**STUDY MATERIAL**
========
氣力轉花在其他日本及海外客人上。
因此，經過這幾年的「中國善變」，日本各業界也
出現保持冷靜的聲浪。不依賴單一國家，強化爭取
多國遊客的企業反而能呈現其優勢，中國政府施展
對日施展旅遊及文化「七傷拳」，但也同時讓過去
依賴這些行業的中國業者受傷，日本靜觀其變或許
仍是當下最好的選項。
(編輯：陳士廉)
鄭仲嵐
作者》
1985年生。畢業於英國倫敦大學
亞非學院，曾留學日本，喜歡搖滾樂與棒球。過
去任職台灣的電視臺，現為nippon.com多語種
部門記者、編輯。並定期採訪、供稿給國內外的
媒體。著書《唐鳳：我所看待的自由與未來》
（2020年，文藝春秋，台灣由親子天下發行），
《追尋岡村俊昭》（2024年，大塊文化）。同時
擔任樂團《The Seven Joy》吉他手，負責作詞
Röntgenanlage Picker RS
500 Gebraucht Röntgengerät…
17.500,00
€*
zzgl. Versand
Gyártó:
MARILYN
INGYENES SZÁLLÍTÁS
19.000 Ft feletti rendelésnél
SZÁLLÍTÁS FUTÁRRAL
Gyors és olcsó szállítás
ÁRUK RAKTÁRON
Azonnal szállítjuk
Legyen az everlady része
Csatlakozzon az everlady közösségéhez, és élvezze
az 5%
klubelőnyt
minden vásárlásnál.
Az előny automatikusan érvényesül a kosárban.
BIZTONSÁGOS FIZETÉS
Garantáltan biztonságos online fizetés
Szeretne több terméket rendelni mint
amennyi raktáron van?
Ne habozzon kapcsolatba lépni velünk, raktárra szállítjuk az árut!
========
**WHAT YOU HAVE TO DO**
Each line of the listing must appear in the answer exactly as above.

**RESPONSE FOR THIS EXERCISE**
氣力轉花在其他日本及海外客人上。
因此，經過這幾年的「中國善變」，日本各業界也
出現保持冷靜的聲浪。不依賴單一國家，強化爭取
多國遊客的企業反而能呈現其優勢，中國政府施展
對日施展旅遊及文化「七傷拳」，但也同時讓過去
依賴這些行業的中國業者受傷，日本靜觀其變或許
仍是當下最好的選項。
(編輯：陳士廉)
鄭仲嵐
作者》
1985年生。畢業於英國倫敦大學
亞非學院，曾留學日本，喜歡搖滾樂與棒球。過
去任職台灣的電視臺，現為nippon.com多語種
部門記者、編輯。並定期採訪、供稿給國內外的
媒體。著書《唐鳳：我所看待的自由與未來》
（2020年，文藝春秋，台灣由親子天下發行），
《追尋岡村俊昭》（2024年，大塊文化）。同時
擔任樂團《The Seven Joy》吉他手，負責作詞
Röntgenanlage Picker RS
500 Gebraucht Röntgengerät…
17.500,00
€*
zzgl. Versand
Gyártó:
MARILYN
INGYENES SZÁLLÍTÁS
19.000 Ft feletti rendelésnél
SZÁLLÍTÁS FUTÁRRAL
Gyors és olcsó szállítás
ÁRUK RAKTÁRON
Azonnal szállítjuk
Legyen az everlady része
Csatlakozzon az everlady közösségéhez, és élvezze
az 5%
klubelőnyt
minden vásárlásnál.
Az előny automatikusan érvényesül a kosárban.
BIZTONSÁGOS FIZETÉS
Garantáltan biztonságos online fizetés
Szeretne több terméket rendelni mint
amennyi raktáron van?
Ne habozzon kapcsolatba lépni velünk, raktárra szállítjuk az árut!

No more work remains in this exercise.